17h19 : Ce qu'il faut retenir de la conférence est à retrouver ici

 

16h25 : Les trois gardés à vue ont invoqué leur droit au silence

Ont été placés en garde à vue Marcel Jacob, grand-oncle du petit Grégory. Jacqueline Jacob, sa femme. Et Ginette Villemin, la tante du petit Grégory. La belle-soeur de Jean-Marie Villemin, le père.

16h21 : « Je ne sais pas qui est l’auteur » du crime, dit le procureur général

« Je ne suis pas venu aujourd’hui vous dire que l’affaire était résolue », « je ne sais pas qui est l’auteur » du crime, a ajouté le magistrat lors d’une conférence de presse, précisant que les personnes interrogées par la gendarmerie « avaient invoqué une disposition législative de droit au silence ».
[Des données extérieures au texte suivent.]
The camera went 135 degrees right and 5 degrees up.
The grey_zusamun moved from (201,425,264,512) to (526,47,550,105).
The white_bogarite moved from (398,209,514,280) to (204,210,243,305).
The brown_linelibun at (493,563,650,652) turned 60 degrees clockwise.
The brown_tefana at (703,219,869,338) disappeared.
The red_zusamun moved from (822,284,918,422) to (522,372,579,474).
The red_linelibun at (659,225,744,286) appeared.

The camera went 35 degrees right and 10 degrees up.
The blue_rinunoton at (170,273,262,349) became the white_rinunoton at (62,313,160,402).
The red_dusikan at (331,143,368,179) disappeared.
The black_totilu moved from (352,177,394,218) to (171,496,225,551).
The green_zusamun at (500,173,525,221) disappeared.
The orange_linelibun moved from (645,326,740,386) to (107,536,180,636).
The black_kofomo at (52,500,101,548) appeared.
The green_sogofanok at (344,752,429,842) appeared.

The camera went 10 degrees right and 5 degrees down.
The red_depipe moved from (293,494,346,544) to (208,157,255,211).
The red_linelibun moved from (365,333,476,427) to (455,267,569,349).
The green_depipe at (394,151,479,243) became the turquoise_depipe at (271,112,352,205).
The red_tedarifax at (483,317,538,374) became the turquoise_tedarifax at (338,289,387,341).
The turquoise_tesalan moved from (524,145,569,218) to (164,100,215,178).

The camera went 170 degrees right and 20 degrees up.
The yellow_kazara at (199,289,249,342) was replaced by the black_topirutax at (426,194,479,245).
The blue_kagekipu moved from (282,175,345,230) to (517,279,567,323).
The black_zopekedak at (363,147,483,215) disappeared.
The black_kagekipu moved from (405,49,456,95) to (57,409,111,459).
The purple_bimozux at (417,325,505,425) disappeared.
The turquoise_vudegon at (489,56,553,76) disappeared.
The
16h07 : « Plusieurs personnes ont concouru à la réalisation du crime », déclare le procureur

« A ce stade, les investigations montrent à l’évidence que plusieurs personnes ont concouru à la réalisation du crime », indique le procureur général.

« Quelques jours avant le passage à l’acte, des repérages et surveillances ont été réalisés, opérés par un homme portant une moustache et quelques fois accompagné d’une femme », a précisé Jean-Jacques Bosc, ajoutant que l’enquête s’oriente vers la vérification des emplois du temps des suspects dans le cadre de leur garde à vue.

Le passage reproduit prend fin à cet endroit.